The BCS Computer Graphics and Displays Group, in conjunction with Eurographics UK, is holding a state of the art seminar on the theme of Systems Integration and Data Exchange.

Integration is a topic which many people talk about but do not always demand when buying products. The seminar brings together leading experts in the field of using standards for integration who will show that standards are available today to bring closer together the design, documentation and artwork involved in many applications. The isolation of systems and applications within and between sites should not be a feature of today's computing. Distributed computing across networks is a fact of life. This seminar will look at the ways in which applications can also be more closely coupled.

The case for standards will be introduced by the day's Chair, Dr Anne Mumford from Loughborough University. Dr Mumford has been an advocate of the use of graphics standards and organised the recent demonstration of the use of the Computer Graphics Metafile standard at the Computer Graphics Show at Alexandra Palace. She will be suggesting that it is practical and realistic to demand standards for interchange when purchasing software and hardware.

The integration and exchange of text and graphics is of concern to most people in the industry. Many people wish to combine graphics drawn on one system with text on another and to exchange complete and draft documents. The issues surrounding document interchange will be addressed by Heather Brown and Paul Ellison. Alan Francis will then address the confusion which often seems to be present when talking about the choice between CGM and PostScript, Alan will suggest that it is a case of horses for courses.

The exchange of application data for engineering designs is also an important subject and will be addressed by Dr Jon Owen of the CAD-CAM Data Exchange Centre at Leeds. The exchange of engineering designs and product information between dissimilar CAD-CAM packages is a complex problem and one which only internationally accepted standards can solve.

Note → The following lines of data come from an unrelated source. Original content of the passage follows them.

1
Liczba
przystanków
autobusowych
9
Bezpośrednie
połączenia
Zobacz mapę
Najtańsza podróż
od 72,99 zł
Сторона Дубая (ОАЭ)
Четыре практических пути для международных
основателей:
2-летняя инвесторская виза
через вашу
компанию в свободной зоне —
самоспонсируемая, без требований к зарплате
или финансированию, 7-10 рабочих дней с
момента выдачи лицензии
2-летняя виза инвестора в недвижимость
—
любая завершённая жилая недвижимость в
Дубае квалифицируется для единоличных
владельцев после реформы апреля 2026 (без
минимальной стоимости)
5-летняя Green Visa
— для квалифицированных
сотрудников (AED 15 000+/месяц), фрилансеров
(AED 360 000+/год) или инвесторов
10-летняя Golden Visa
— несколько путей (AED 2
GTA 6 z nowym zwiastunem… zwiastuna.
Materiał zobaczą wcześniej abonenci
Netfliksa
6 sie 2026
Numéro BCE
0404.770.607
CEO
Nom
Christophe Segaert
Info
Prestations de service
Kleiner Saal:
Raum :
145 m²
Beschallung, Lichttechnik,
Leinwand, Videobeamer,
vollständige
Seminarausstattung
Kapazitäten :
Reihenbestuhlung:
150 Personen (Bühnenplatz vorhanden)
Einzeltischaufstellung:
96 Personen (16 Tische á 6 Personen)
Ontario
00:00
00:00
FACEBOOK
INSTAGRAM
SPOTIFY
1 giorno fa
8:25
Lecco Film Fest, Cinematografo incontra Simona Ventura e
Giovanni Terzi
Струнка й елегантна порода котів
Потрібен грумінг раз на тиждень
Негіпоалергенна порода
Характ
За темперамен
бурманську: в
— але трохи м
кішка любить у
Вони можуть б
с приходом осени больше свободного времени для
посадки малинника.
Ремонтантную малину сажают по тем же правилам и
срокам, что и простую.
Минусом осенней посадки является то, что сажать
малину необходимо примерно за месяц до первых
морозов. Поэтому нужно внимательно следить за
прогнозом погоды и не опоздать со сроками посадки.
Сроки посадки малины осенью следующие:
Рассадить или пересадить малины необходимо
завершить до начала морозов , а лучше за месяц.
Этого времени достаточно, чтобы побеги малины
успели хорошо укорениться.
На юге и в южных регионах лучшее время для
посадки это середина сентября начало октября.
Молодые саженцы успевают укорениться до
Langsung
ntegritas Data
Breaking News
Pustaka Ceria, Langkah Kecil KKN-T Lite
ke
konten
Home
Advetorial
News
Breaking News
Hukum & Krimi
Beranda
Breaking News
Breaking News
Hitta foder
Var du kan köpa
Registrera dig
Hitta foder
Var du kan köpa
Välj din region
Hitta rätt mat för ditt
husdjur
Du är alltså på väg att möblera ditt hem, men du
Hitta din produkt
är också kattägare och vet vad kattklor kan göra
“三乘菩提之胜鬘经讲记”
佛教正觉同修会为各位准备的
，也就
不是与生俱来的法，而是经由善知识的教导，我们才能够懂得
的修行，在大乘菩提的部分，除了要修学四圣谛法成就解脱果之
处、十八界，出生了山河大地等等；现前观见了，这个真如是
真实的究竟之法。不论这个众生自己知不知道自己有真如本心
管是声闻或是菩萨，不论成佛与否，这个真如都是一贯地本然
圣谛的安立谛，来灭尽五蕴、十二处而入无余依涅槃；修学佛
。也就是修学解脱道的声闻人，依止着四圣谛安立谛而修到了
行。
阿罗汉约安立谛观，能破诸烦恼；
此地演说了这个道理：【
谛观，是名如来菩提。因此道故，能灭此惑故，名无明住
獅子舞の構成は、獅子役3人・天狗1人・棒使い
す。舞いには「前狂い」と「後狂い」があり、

The US Department of Defence see the use of interchange standards as a key issue for their work, much of which is subcontracted to a wide range of companies. Their CALS (Computer-aided Acquisition and Logistic Support) initiative is demanding the use of interchange standard when contracts are issued. Product data, graphics and document standards are all included and already we are seeing this having an impact on the market place. This is inevitably going to affect the European market. Norman Harris from Procad will describe the CALS work.

The European Commission are also aware of the need for interchange standards and have funded an Esprit project looking at the integration of graphics and communications. This is the ARGOSI project which will be presented by Prof David Duce.

Testing of implementations of standards is something which is essential if interchange is to be a reality. This topic will be referred to by all the speakers either directly or indirectly. It will be the focus of a presentation by Sheila Lewis of the National Computing Centre who will round up what looks to be an exciting and informative day of presentations.

Anne Mumford

Pafec and Postscript

Looking through the report of the CAD/CAM Working Party of the IUSC I saw that the issue of PostScript from Pafec was being addressed. I have a utility which will convert GINO PSEUDOCODE into PostScript. This copes well with the files generated from Gino directly and worked with the one DOGS file which I tested (lack of a suitable terminal makes the use of DOGS difficult) was satisfactory.